Thursday, July 12, 2012
Bastille Day, the French national holiday celebrated on July 14th each year, celebrates the storming of ‘La Bastille’ prison by French peasants in 1789 and therefore the start of the French revolution.
While most people think the holiday commemorates just the storming of the Bastille, it actually also commemorates the Fête de la Fédération held on July 14, 1790 to celebrate its first anniversary. A huge national party, the Fête de la Fédération was held to celebrate the new post-revolution French state, and has come to be seen as a symbol of the birth of the nation of France.

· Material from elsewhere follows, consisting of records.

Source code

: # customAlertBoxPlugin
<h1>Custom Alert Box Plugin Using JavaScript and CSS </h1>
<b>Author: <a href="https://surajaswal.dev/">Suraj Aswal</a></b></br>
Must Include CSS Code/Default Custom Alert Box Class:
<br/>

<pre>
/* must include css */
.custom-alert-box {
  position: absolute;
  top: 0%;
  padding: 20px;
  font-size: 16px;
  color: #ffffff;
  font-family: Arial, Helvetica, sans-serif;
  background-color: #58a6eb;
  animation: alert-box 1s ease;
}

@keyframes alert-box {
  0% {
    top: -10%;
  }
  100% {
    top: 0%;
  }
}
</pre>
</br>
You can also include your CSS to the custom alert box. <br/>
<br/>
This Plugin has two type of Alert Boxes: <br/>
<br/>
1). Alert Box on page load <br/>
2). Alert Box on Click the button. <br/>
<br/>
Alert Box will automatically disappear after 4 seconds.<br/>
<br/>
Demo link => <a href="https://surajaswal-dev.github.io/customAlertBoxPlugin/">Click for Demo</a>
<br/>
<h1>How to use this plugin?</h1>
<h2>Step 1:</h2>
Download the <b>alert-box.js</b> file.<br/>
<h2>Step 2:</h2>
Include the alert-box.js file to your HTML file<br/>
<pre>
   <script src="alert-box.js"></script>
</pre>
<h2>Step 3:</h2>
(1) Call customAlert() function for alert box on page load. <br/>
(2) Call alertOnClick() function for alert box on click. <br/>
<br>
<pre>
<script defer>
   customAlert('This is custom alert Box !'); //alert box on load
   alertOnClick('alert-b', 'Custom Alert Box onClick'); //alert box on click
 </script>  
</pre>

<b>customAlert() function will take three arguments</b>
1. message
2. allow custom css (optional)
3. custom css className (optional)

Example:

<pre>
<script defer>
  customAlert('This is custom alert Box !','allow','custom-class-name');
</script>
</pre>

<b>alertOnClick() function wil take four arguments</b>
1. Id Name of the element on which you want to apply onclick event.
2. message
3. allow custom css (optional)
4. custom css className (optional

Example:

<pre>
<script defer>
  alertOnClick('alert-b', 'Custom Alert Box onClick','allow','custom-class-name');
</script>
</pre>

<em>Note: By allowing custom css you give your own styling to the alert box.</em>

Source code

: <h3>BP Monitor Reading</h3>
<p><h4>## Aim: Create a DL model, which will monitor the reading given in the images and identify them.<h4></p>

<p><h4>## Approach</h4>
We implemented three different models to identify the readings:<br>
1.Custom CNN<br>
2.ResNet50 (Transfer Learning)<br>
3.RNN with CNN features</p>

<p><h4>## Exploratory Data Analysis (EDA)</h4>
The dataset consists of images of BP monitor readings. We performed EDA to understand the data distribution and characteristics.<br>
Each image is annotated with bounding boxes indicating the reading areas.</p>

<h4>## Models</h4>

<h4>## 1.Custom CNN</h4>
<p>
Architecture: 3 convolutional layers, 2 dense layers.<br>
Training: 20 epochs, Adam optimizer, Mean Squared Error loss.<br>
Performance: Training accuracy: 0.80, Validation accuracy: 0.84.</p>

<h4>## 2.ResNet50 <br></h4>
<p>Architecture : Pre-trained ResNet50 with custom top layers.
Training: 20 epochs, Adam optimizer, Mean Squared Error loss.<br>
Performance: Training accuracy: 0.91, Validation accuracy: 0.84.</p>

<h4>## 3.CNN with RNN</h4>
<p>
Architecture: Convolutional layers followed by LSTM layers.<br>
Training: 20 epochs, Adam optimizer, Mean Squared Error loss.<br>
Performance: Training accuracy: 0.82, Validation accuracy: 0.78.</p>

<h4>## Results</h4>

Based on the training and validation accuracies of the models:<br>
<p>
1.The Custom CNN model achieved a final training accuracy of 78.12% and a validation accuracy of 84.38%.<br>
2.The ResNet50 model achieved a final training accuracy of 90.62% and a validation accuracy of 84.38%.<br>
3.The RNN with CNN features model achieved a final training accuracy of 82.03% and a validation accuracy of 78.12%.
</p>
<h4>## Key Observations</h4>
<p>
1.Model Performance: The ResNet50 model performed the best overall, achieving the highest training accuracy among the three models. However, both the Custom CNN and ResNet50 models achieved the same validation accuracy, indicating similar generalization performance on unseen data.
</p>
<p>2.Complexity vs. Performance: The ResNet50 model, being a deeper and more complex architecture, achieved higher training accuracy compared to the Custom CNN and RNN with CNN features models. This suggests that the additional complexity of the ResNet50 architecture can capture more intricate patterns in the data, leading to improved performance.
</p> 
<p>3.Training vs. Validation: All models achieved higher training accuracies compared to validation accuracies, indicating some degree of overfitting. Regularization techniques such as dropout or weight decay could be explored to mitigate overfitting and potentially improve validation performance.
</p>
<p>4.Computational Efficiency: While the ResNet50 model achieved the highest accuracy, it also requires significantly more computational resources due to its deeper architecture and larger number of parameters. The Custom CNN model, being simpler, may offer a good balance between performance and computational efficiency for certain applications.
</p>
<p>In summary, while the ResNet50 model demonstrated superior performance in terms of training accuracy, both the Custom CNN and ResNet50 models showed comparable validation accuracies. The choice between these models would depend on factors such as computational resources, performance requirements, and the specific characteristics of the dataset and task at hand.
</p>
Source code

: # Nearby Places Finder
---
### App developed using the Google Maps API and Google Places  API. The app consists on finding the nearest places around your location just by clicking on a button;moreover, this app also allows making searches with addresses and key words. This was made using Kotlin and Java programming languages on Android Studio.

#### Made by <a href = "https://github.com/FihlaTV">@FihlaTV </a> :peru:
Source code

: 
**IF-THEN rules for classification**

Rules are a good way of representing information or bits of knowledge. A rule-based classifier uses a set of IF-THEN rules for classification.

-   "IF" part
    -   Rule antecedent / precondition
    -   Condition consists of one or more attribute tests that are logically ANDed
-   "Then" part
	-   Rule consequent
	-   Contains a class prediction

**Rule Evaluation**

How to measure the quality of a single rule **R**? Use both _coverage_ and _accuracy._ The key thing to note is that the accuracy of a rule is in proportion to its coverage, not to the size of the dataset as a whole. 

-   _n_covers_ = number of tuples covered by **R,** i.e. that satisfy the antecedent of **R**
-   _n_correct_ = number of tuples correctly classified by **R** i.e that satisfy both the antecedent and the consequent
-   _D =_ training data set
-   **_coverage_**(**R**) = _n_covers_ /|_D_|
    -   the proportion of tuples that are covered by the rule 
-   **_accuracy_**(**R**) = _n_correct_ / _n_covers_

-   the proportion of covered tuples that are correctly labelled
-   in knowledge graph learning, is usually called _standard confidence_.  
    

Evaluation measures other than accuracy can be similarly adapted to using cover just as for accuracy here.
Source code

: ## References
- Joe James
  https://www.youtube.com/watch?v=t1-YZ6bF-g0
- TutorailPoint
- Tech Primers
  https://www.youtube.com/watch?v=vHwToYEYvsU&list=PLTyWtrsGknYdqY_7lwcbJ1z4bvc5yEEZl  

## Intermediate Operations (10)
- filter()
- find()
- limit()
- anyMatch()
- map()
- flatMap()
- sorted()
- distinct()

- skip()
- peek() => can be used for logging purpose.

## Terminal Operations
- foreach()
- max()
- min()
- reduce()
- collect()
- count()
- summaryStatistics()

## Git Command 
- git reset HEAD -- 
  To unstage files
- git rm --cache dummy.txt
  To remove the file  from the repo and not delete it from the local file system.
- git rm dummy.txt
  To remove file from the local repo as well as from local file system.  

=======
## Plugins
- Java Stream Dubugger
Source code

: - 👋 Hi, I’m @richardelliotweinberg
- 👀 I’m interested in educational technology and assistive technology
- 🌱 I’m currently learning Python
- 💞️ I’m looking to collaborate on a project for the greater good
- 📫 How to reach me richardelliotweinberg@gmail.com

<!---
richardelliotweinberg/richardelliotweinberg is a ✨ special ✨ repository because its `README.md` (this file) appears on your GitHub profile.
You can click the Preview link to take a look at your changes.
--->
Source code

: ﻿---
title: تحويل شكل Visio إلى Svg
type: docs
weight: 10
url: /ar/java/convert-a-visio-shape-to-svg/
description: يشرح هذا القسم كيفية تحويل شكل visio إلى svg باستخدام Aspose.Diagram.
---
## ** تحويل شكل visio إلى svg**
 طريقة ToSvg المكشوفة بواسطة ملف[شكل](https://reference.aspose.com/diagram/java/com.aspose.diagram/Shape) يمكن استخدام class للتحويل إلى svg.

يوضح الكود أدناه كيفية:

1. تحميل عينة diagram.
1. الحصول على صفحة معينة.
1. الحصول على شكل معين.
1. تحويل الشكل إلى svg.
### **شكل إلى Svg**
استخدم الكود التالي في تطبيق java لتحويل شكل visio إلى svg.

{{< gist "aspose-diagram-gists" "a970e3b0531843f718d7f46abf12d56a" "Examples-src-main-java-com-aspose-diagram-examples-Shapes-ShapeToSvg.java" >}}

The Bastille was a prison where people had been unfairly jailed by the King and famous for holding political prisoners and those whose writings displeased Louis 16th. Thus the Bastille had become a symbol of the unfair repression of the monarchy.
Somewhat ironically, in actuality there were only 7 inmates housed in the Bastille when it was stormed. Truth be told, the storming of the Bastille was more important as a symbolic act of rebellion than a practical act of defiance. Although it was certainly an important moment in the French Revolution and the history of France, the typical image of courageous French patriots storming the Bastille and freeing hundreds of oppressed peasants is not quite historically accurate.
Still, the whole day, its history and now the large national party that it has become, is extremely important to the people of France with fireworks being the highlight in most French towns.
To us this year it is equally as important as it will be the first ‘Bastille Day’ that we have spent in St Malo and therefore marks our own revolution and the rebirth of our life here in France.
Vive la France and Bonne quatorze Juillet!